Bill Lockwood: Was Jesus a “Refugee?”
by Bill Lockwood
As reported by CNN, a Methodist church in California is displaying a nativity scene depicting Jesus, Mary and Joseph as refugees in cages to “draw attention to the conditions faced by migrants seeking asylum in the United States.” The Claremont United Methodist Church, which is about 30 miles east of Los Angeles, “posted the photo on its website showing the three held in separate cages topped with barbed wire. The baby Jesus is wrapped in a silver foil blanket.” The “lead pastor” Karen Clark Ristine told CNN that “we thought about the most famous refugee family in the world.”
The United Methodist Church, ever ready to warp biblical narratives into liberal political messages, has displayed a stunning ignorance of the Bible. As Gary DeMar observes, “Leftists have little regard for the Bible unless it can be used to scold Christians for judging righteously … and to support socialism based on a passage about voluntary giving (Acts 2:42-45; 4:32-35).”
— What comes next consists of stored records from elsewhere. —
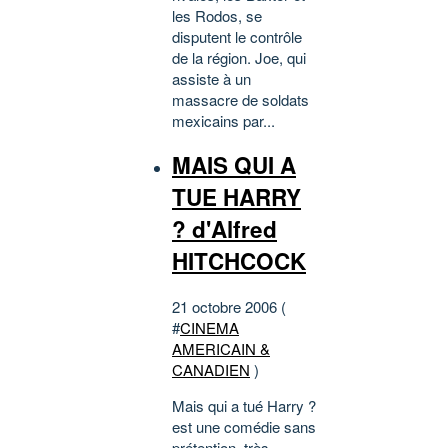
les Rodos, se
disputent le contrôle
de la région. Joe, qui
assiste à un
massacre de soldats
mexicains par...
MAIS QUI A
TUE HARRY
? d'Alfred
HITCHCOCK
21 octobre 2006 (
#
CINEMA
AMERICAIN &
CANADIEN
)
Mais qui a tué Harry ?
est une comédie sans
prétention, très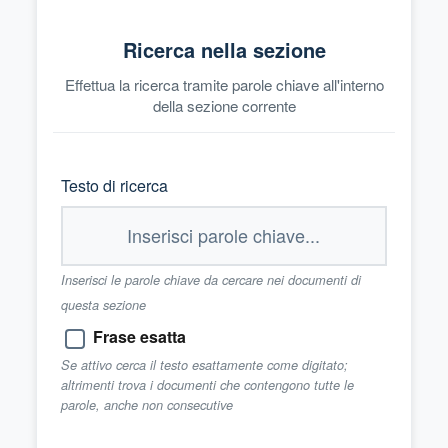
Ricerca nella sezione
Effettua la ricerca tramite parole chiave all'interno
della sezione corrente
Testo di ricerca
Inserisci le parole chiave da cercare nei documenti di
questa sezione
Frase esatta
Se attivo cerca il testo esattamente come digitato;
altrimenti trova i documenti che contengono tutte le
parole, anche non consecutive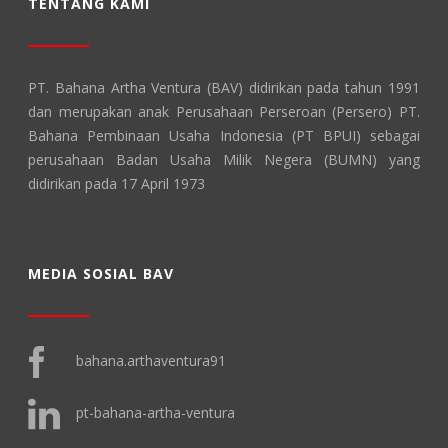
TENTANG KAMI
PT. Bahana Artha Ventura (BAV) didirikan pada tahun 1991
dan merupakan anak Perusahaan Perseroan (Persero) PT.
Bahana Pembinaan Usaha Indonesia (PT BPUI) sebagai
perusahaan Badan Usaha Milik Negera (BUMN) yang
didirikan pada 17 April 1973
MEDIA SOSIAL BAV
bahana.arthaventura91
pt-bahana-artha-ventura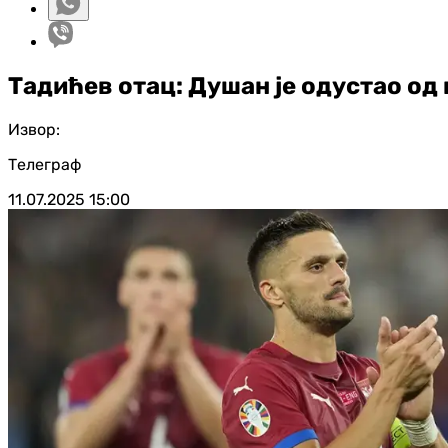
Тадићев отац: Душан је одустао од 
Извор:
Телеграф
11.07.2025
15:00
As I wrote in a former article, there are several biblical considerations that need be made. (1) God Himself established borders of nations. Read Acts 17:26. (2) God demanded that Old Testament Israel respect the borders of other nations. God gave Mt. Seir to Esau and his descendants for a “possession.” Therefore, Israel, when coming out of Egypt, was not to cross it (Deuteronomy. 2:5). The same regarded Israel’s respect of Moab’s borders.
(3) Once settled in Canaan, the Israelites were sternly warned to “drive the Canaanites out.” The stated reason for this was to preserve the culture of Israel (Numbers. 33:51,52). (4) Even Abraham was deported once it was discovered that he lied to border agents. Read Genesis 12. (5) Regarding Jesus and the holy family, as DeMar notes, they were living within the confines of the Roman Empire. Egypt was part of the Roman Empire at the time of Jesus’ birth. Their escape from Bethlehem was only to another Roman Province. (6) Another command given to Joseph and Mary was that they were to return to their homeland after the death of Herod (Matthew. 2:20). DeMar asks, “How many refugees return to their home nations after entering the United States?”